Extract every line of the records below without changing any character, spacing, or line break.

#####

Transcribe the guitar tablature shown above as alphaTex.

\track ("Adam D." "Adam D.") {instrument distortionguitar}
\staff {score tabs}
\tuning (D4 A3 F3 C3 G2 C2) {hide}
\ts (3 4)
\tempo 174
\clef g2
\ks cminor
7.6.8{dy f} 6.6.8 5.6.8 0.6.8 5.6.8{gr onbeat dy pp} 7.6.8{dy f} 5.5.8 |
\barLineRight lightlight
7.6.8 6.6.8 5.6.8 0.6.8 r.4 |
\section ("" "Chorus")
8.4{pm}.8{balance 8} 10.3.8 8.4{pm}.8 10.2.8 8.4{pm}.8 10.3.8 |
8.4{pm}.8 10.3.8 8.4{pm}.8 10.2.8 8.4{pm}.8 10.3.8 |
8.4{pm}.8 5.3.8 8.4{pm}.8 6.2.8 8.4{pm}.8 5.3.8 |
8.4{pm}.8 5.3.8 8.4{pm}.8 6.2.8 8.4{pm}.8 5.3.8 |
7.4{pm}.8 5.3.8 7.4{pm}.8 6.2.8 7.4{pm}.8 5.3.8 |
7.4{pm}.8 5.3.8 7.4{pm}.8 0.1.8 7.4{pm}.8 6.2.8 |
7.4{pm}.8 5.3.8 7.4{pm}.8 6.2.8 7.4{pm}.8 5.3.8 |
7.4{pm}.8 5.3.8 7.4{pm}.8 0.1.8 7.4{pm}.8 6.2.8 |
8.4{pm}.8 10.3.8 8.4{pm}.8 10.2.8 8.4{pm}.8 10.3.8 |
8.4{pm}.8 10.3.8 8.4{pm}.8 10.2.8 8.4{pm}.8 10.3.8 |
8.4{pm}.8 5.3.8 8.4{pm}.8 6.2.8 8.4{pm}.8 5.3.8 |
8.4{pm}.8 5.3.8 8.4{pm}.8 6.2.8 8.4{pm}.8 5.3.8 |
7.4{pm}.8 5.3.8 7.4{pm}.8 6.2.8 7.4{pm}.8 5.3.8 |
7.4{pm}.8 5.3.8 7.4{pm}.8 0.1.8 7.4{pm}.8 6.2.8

#####

Reply to the exercise:
Transcribe the guitar tablature shown above as alphaTex.

\track ("Adam D." "Adam D.") {instrument distortionguitar}
\staff {score tabs}
\tuning (D4 A3 F3 C3 G2 C2) {hide}
\ts (3 4)
\tempo 174
\clef g2
\ks cminor
7.6.8{dy f} 6.6.8 5.6.8 0.6.8 5.6.8{gr onbeat dy pp} 7.6.8{dy f} 5.5.8 |
\barLineRight lightlight
7.6.8 6.6.8 5.6.8 0.6.8 r.4 |
\section ("" "Chorus")
8.4{pm}.8{balance 8} 10.3.8 8.4{pm}.8 10.2.8 8.4{pm}.8 10.3.8 |
8.4{pm}.8 10.3.8 8.4{pm}.8 10.2.8 8.4{pm}.8 10.3.8 |
8.4{pm}.8 5.3.8 8.4{pm}.8 6.2.8 8.4{pm}.8 5.3.8 |
8.4{pm}.8 5.3.8 8.4{pm}.8 6.2.8 8.4{pm}.8 5.3.8 |
7.4{pm}.8 5.3.8 7.4{pm}.8 6.2.8 7.4{pm}.8 5.3.8 |
7.4{pm}.8 5.3.8 7.4{pm}.8 0.1.8 7.4{pm}.8 6.2.8 |
7.4{pm}.8 5.3.8 7.4{pm}.8 6.2.8 7.4{pm}.8 5.3.8 |
7.4{pm}.8 5.3.8 7.4{pm}.8 0.1.8 7.4{pm}.8 6.2.8 |
8.4{pm}.8 10.3.8 8.4{pm}.8 10.2.8 8.4{pm}.8 10.3.8 |
8.4{pm}.8 10.3.8 8.4{pm}.8 10.2.8 8.4{pm}.8 10.3.8 |
8.4{pm}.8 5.3.8 8.4{pm}.8 6.2.8 8.4{pm}.8 5.3.8 |
8.4{pm}.8 5.3.8 8.4{pm}.8 6.2.8 8.4{pm}.8 5.3.8 |
7.4{pm}.8 5.3.8 7.4{pm}.8 6.2.8 7.4{pm}.8 5.3.8 |
7.4{pm}.8 5.3.8 7.4{pm}.8 0.1.8 7.4{pm}.8 6.2.8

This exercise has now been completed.